Hey, listen up. You may have heard of voice recognition software. The software is not quite up to Star Trek standards yet, but it can recognize ninety-plus percent of what you tell it at a normal conversational pace.

Most people can take or leave voice recognition software given its current capabilities. But it turns out that those with dyslexia can enormously benefit. Dyslexia makes it difficult to read and write words correctly. The voice recognition technology allows dyslexics to get a report or letter done cleaner and faster.

And seeing the words appear on the screen as they are spoken actually helps improve reading and writing ability over time. Marshall Raskind, a learning disabilities researcher in Pasadena, says that children often show improvement in decoding skills after just ten hours or so working with the software.

Isn’t the free market great? Not only can something like this be invented to begin with, but it can also be distributed, sold, funded and continually improved. And the people who need the help most have a chance to get it without paying millions of dollars.

So what’s the problem, according to some critics?
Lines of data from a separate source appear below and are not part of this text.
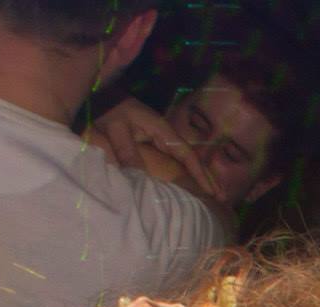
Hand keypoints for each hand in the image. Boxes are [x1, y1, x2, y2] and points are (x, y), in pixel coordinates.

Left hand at [89, 98, 223, 203]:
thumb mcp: (116, 129)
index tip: (212, 192)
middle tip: (221, 198)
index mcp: (161, 130)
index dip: (200, 173)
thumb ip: (127, 151)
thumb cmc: (107, 110)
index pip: (186, 154)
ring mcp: (159, 138)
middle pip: (191, 158)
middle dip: (206, 177)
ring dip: (197, 176)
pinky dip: (183, 172)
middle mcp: (165, 134)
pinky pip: (172, 160)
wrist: (98, 95)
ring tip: (210, 195)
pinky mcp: (152, 142)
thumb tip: (140, 178)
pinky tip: (186, 184)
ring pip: (183, 160)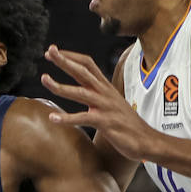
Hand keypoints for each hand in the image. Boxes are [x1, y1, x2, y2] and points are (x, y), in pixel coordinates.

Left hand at [41, 44, 154, 160]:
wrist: (146, 140)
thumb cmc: (127, 125)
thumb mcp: (112, 104)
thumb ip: (99, 96)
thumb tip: (86, 91)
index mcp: (105, 88)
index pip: (88, 64)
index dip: (71, 56)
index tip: (54, 51)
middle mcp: (105, 93)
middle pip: (82, 71)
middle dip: (64, 61)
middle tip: (48, 52)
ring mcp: (105, 107)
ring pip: (80, 92)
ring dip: (60, 85)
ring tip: (44, 79)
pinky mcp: (106, 122)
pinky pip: (83, 118)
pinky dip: (67, 118)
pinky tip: (53, 119)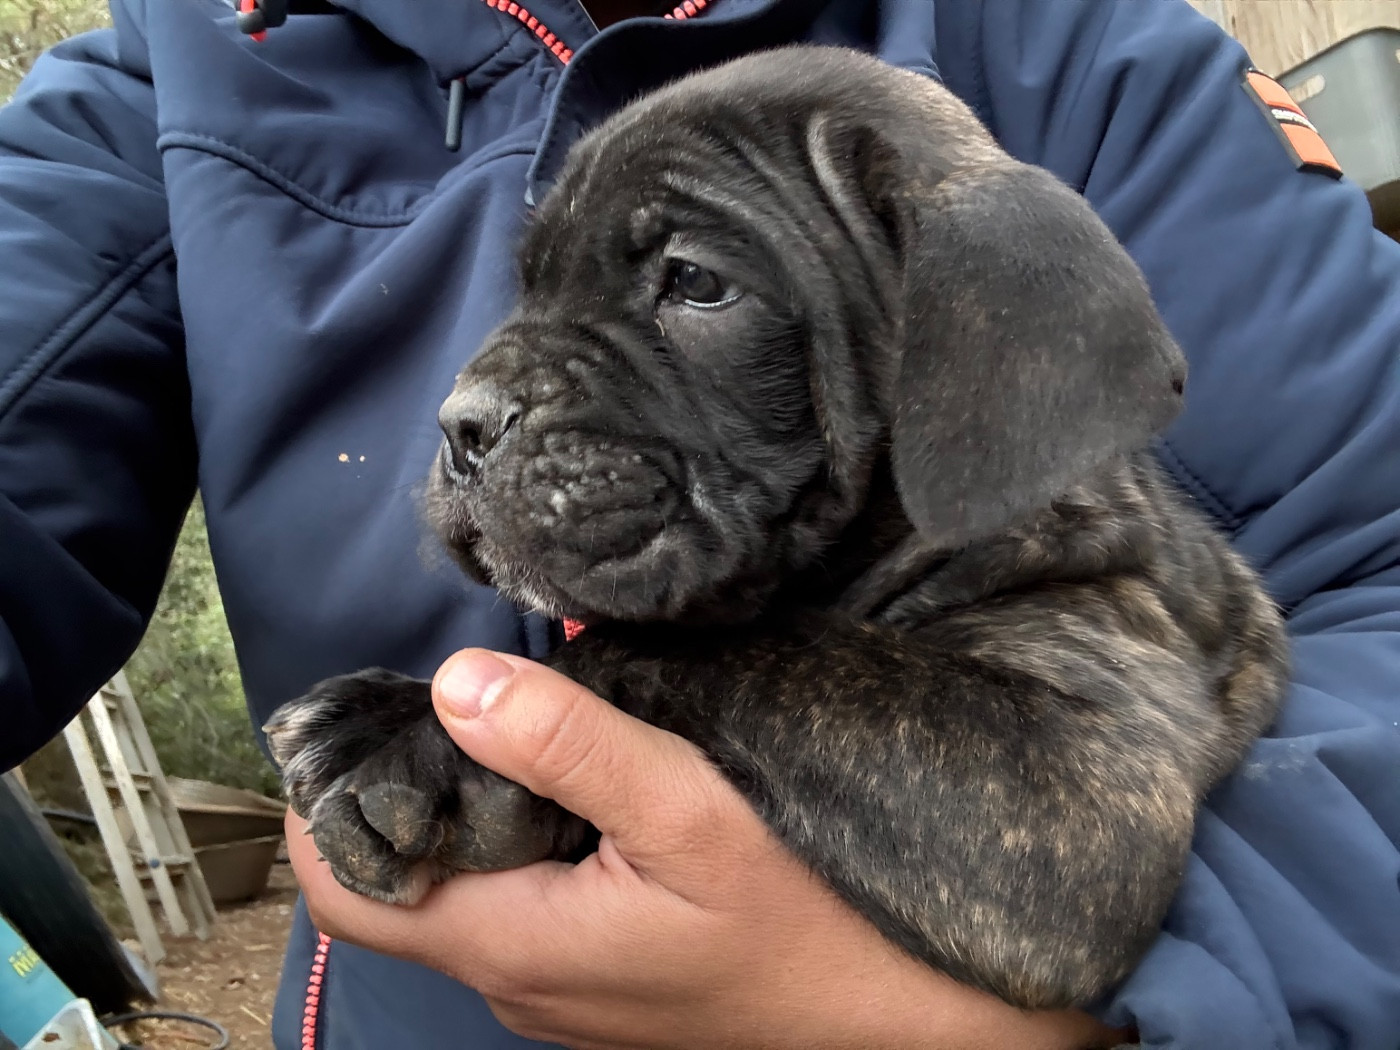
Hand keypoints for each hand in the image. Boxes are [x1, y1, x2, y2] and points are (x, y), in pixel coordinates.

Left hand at [287, 649, 1128, 1049]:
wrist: (895, 1014)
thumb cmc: (804, 919)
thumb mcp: (688, 813)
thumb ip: (568, 747)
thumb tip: (455, 684)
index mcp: (511, 942)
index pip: (346, 889)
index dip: (329, 806)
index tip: (363, 722)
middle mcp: (516, 979)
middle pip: (401, 886)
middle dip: (407, 792)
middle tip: (456, 697)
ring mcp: (558, 987)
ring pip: (464, 892)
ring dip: (470, 813)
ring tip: (515, 727)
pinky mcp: (600, 977)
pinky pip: (522, 906)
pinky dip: (520, 842)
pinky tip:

Raskind says he has discovered that “many people view assistive technologies in general as a crutch, a way of avoiding a problem. It’s weird,” says Raskind. “It’s like seeing someone with a white cane and saying, ‘Rip that cane out of their hands and let them do it themselves.'”

Thank goodness folks with dyslexia are now able to show how well they can think, even if they have a little trouble decoding written symbols. Their critics should try it . . . thinking, that is.

This is Common Sense. I’m Paul Jacob.